Breezy Johnson also wanted to improve on her fifth place finish in the first St. Moritz downhill. But the downhiller went down briefly on her hip mid-course and lost time. After crossing the finish, she mimed wiping her brow in relief. Johnson ended up in 25th place, so still earned a few World Cup points.

Bella Wright had a banner day. After a DNF yesterday, she took less risk on the course, but smooth skiing and a good line put her in 11th place. It is her second best World Cup result.

Although Shiffrin has six downhill World Cup podium finishes to date on her scorecard, the American is not known as a speed skier. But with her eye on capturing her sixth overall World Cup title, she decided to compete in the St. Moritz downhills for several reasons, one being the points she would hopefully gain toward the overall.
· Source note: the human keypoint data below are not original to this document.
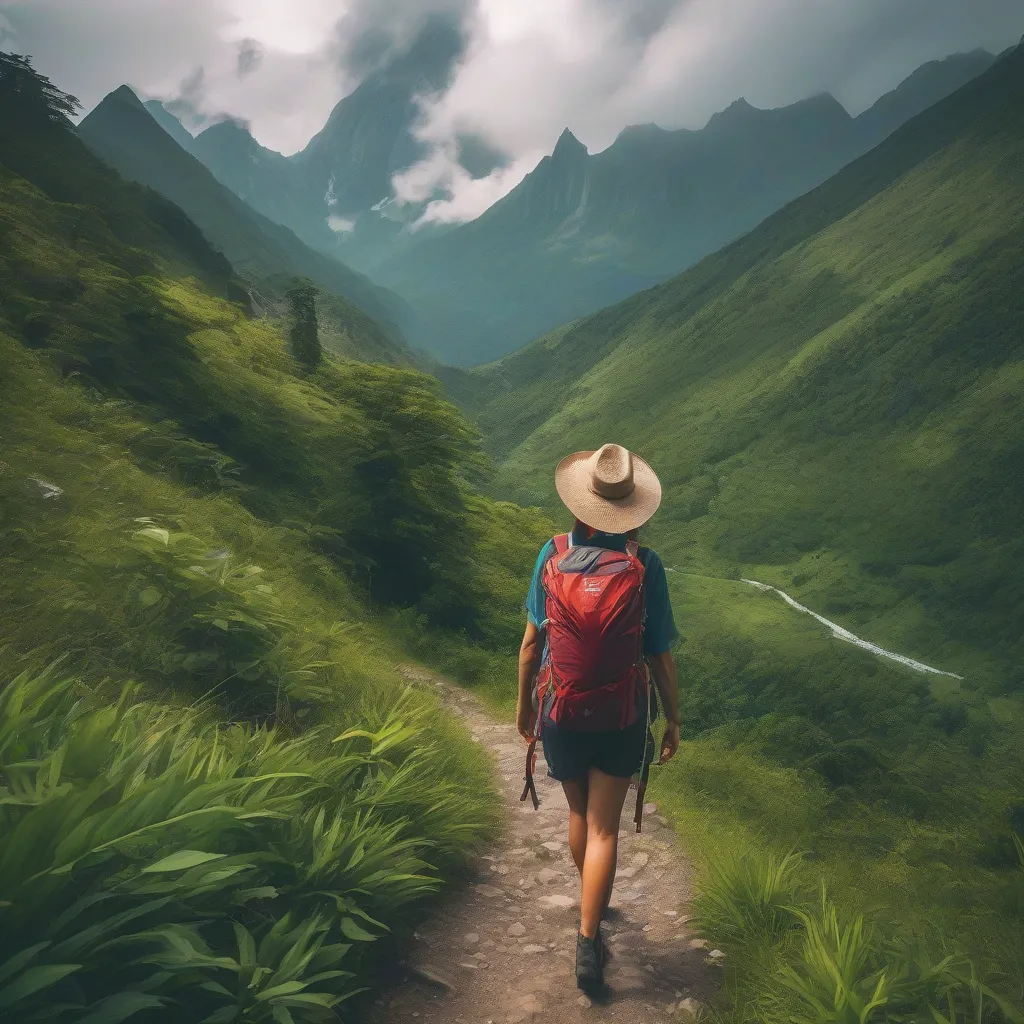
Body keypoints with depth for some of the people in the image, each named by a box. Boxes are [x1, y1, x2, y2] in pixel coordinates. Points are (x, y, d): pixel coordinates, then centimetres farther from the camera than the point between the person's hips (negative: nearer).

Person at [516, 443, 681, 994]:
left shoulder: (553, 553, -11)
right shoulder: (645, 565, -14)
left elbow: (531, 641, -5)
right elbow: (660, 656, -9)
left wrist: (523, 702, 10)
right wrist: (673, 720, 5)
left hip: (561, 710, 2)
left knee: (579, 812, 24)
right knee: (603, 829, 11)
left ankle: (591, 903, 45)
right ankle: (587, 940, 8)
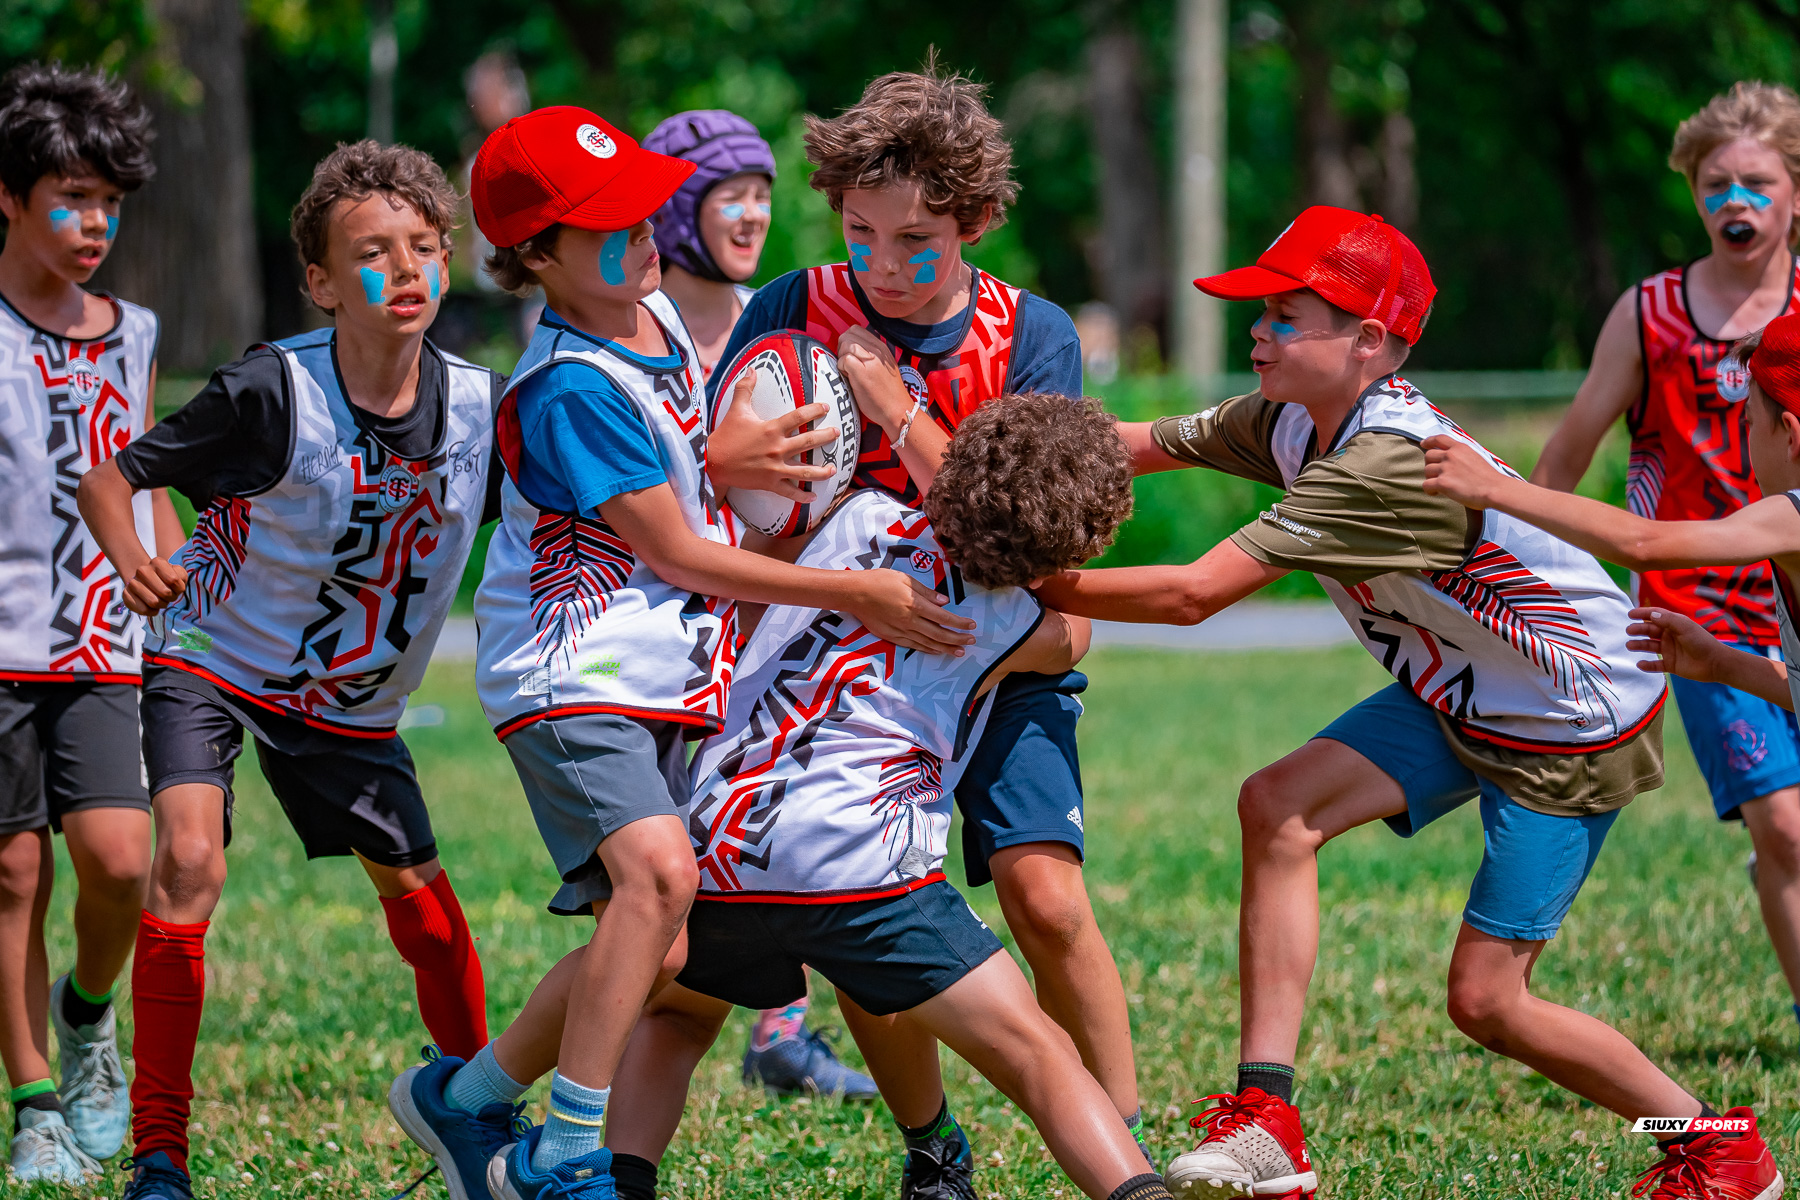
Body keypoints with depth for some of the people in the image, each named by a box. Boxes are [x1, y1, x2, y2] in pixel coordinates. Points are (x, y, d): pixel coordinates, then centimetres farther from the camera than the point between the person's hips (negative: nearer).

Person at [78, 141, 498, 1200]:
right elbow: (111, 474, -16)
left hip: (350, 696, 4)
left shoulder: (481, 405, -13)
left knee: (416, 889, 5)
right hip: (213, 662, -4)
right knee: (191, 861, -21)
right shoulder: (273, 392, -25)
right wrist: (133, 562, -36)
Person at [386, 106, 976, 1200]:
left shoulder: (656, 313, 7)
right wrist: (856, 595, -15)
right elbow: (676, 554, -17)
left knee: (652, 946, 7)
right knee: (657, 870, -30)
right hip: (572, 675, -9)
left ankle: (464, 1097, 24)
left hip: (659, 681, 9)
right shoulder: (571, 390, -19)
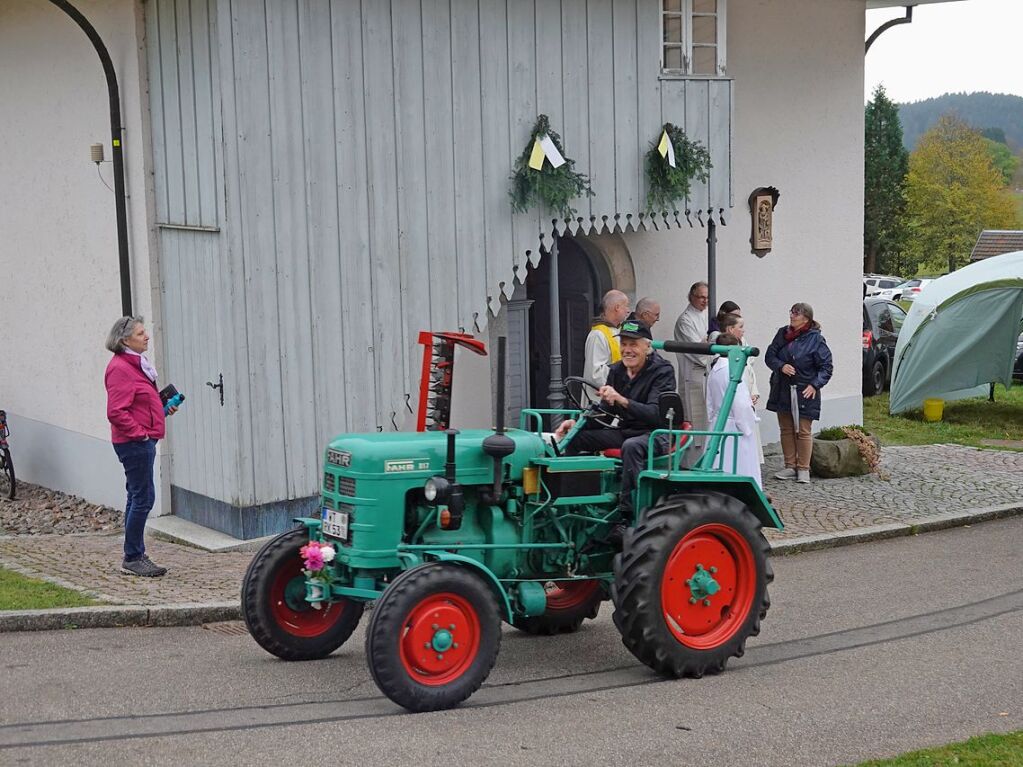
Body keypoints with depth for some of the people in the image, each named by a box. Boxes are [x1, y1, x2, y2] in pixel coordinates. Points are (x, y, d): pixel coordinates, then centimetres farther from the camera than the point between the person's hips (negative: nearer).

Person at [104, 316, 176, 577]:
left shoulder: (136, 364, 16)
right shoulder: (120, 368, -16)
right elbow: (116, 412, -21)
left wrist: (164, 409, 14)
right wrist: (140, 433, -19)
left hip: (142, 441, 11)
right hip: (134, 443, -11)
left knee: (138, 498, 13)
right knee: (143, 498, -8)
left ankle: (134, 557, 19)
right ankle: (132, 558, -1)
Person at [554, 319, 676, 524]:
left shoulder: (662, 371, -12)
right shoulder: (616, 371, 7)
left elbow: (656, 414, -27)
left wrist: (621, 399, -39)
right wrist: (578, 422, -9)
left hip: (656, 434, -7)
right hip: (625, 431, 7)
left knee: (631, 446, -40)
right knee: (574, 437, -6)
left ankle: (628, 513, -38)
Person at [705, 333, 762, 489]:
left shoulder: (713, 371, 7)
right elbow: (741, 403, -21)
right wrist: (747, 427, -12)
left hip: (717, 424, 8)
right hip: (734, 425, -8)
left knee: (721, 466, 12)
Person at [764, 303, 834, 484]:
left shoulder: (815, 339, -10)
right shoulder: (782, 334, 5)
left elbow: (826, 366, -7)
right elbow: (770, 356, 7)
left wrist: (815, 385, -16)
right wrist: (781, 366, -13)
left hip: (804, 392, -5)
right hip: (782, 390, 5)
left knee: (803, 432, -1)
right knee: (786, 430, 11)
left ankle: (803, 469, 8)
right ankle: (790, 467, 20)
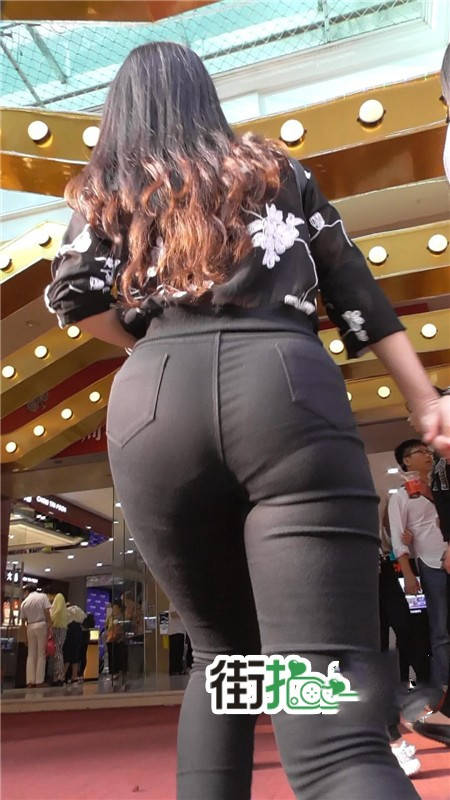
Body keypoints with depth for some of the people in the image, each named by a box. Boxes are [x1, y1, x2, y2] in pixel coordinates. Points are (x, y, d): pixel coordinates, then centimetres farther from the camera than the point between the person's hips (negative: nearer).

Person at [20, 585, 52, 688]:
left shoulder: (24, 602, 8)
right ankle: (39, 681, 0)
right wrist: (50, 627, -5)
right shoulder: (43, 596, 0)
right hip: (42, 625, -3)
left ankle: (30, 681, 8)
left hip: (30, 627, 3)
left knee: (31, 655, 11)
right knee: (41, 654, 1)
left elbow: (23, 620, 12)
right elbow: (47, 613, -8)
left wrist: (24, 636, 23)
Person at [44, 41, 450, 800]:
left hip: (152, 408, 2)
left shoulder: (106, 192, 24)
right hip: (285, 389, -1)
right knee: (334, 720, -7)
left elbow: (72, 295, 7)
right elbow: (357, 291, 20)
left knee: (222, 652, 22)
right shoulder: (275, 167, 26)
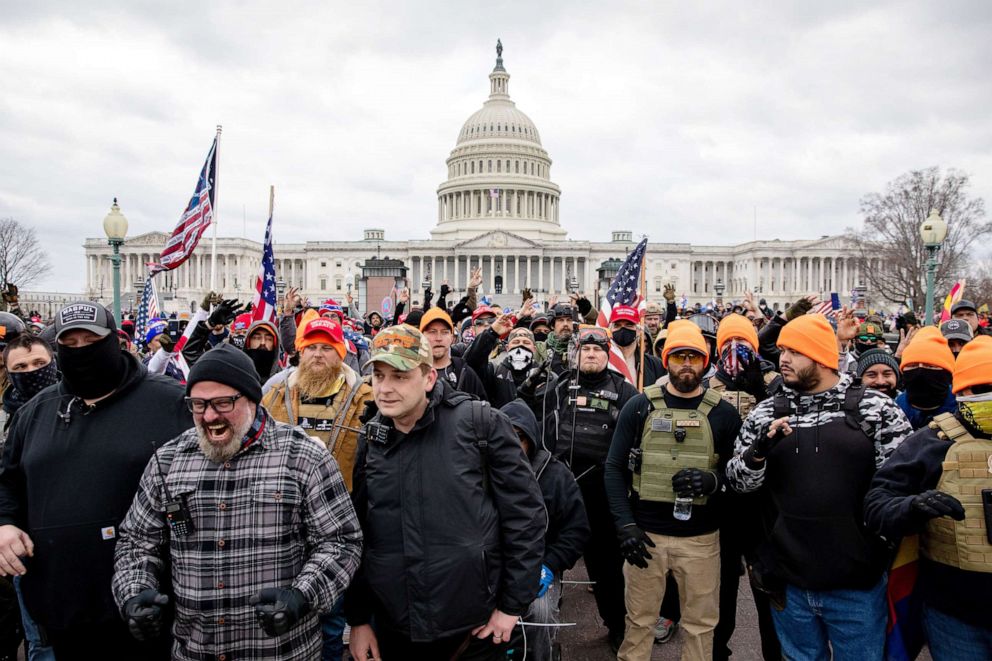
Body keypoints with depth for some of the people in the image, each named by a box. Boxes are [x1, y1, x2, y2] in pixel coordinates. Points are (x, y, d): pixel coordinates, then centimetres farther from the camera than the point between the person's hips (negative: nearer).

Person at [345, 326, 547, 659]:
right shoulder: (370, 440, 2)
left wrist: (513, 604, -7)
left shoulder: (481, 423, -12)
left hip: (477, 627, -3)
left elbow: (525, 513, -9)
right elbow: (357, 533, 9)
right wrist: (358, 618, 9)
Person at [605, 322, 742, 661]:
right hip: (645, 533, 0)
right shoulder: (639, 406, -1)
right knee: (639, 621, 11)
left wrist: (713, 481, -17)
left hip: (701, 538, 1)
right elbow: (615, 468, 0)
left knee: (700, 625, 13)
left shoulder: (723, 413, 1)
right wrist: (625, 526, -10)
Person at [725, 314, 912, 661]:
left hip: (857, 584, -2)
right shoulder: (766, 413, 2)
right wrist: (758, 450, -18)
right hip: (789, 583, 2)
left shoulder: (874, 407, -4)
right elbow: (738, 481, 2)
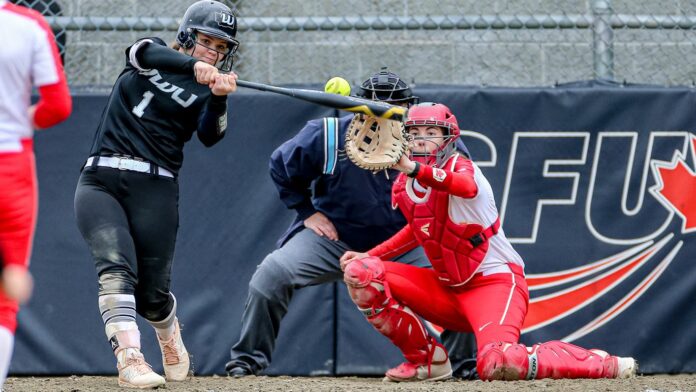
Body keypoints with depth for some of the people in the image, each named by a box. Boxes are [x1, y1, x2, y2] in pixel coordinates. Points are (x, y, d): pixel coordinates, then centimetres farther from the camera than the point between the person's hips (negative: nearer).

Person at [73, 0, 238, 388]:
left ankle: (170, 334, 35)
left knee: (151, 292, 1)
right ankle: (129, 358, -31)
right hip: (100, 181, -1)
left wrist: (219, 98, -29)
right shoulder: (149, 58, 9)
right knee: (117, 267, -23)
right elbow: (149, 52, -17)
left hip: (154, 189, 1)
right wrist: (193, 66, -36)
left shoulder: (205, 92, 10)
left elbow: (210, 135, -9)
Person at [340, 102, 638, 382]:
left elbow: (467, 187, -44)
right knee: (360, 272, -8)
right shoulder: (403, 187, 5)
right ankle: (426, 359, 5)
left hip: (495, 280, -7)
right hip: (447, 287, 7)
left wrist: (413, 168, -61)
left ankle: (599, 364, -11)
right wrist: (370, 255, 14)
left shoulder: (460, 168, -16)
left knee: (498, 365, -35)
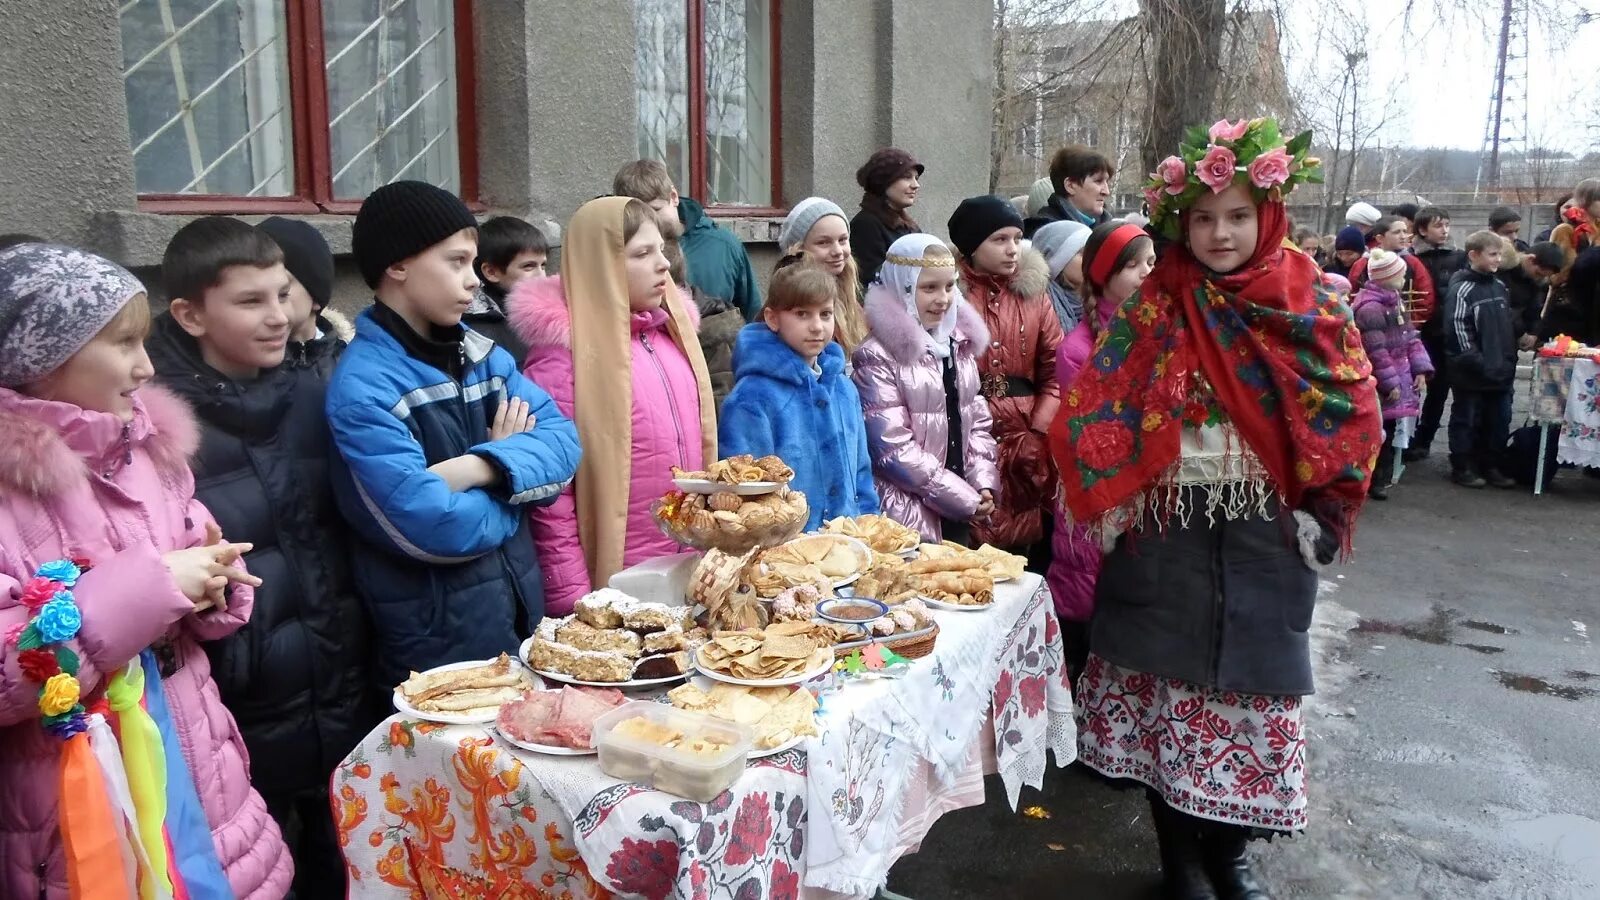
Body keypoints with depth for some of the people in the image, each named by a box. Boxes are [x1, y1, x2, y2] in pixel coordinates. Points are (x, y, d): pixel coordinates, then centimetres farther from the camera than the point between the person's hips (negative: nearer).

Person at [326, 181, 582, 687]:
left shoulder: (481, 354, 4)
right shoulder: (362, 387, -18)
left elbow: (563, 441, -5)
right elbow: (433, 527, -26)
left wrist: (480, 467, -23)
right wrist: (514, 463, -8)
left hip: (523, 615, 7)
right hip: (436, 644, -7)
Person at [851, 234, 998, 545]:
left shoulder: (959, 343, 9)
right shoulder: (878, 356, -12)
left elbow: (977, 419, 13)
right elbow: (894, 449, -16)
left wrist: (983, 484, -2)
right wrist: (965, 497, -12)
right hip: (908, 516, -6)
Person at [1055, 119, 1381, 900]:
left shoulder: (1311, 310, -1)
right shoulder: (1151, 310, -2)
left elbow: (1352, 419, 0)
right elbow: (1093, 414, -3)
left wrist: (1318, 521, -4)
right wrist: (1114, 508, -7)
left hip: (1264, 536, 1)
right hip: (1165, 531, -1)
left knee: (1253, 688, 9)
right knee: (1165, 684, 6)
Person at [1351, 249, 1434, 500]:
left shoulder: (1395, 302, 13)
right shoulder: (1369, 308, -20)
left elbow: (1410, 338, 15)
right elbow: (1376, 352, -22)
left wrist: (1420, 370, 4)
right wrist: (1389, 384, -20)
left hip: (1398, 378, 10)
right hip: (1379, 386, -10)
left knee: (1389, 431, 14)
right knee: (1378, 433, -4)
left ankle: (1381, 478, 23)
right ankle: (1374, 480, 5)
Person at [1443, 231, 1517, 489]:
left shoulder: (1499, 287, 12)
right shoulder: (1461, 289, -12)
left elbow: (1510, 326, 21)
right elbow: (1457, 330, -17)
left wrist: (1510, 360, 13)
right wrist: (1477, 363, -18)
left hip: (1501, 371, 7)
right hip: (1472, 373, -7)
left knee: (1498, 421, 12)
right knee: (1467, 420, 3)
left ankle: (1490, 466, 23)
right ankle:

“This is probably the first year where I’ve gone out and said right from the start that [the overall title] is definitely in my mind,” said Shiffrin. “On the one hand, I’m trying not to count points constantly, but it is in my mind all the time about which races I do. It’s one of the reasons why I wanted to come here and do the downhills over just focusing on the super-G.”

While Goggia gained on Shiffrin in the fight for the overall World Cup title, Shiffrin is still 50 points ahead of the Italian—475 to Goggia’s 425. And Shiffrin is over 100 points ahead of slalom rival Wendy Holdener from Switzerland (466 points). Holdener, who has won the past two World Cup slaloms, competed in both downhills at St. Moritz but finished just out of the points.

From St. Moritz, Shiffrin will compete in a slalom and two giant slaloms in Semmering, Austria, on Dec. 27-29. She knows she might pay for her decision to focus on speed skiing for a week while her tech skiing friends rested and got more training in the gates.

“It adds a certain amount of stress to know that I don’t get to have a break after these races,” Shiffrin said. “Now I’ll be training through Christmas and making sure that I can get back in my solid form for tech into the next block of races, which will be very busy. But that’s one of the things that I love to do.”

But Shiffrin also thinks some good will come from a week of speed.

“It’s actually good for me to practice the mentality that most speed skiers have to have, like really sending it down the mountain and finding the fluid fall line tactics and using the mountain to create your speed, which is honestly something I’m missing a little bit in GS right now,” Shiffrin admitted. “I’m hoping to be able to take some of what I’m learning in speed right now into the GS and hopefully find some of the crossover.”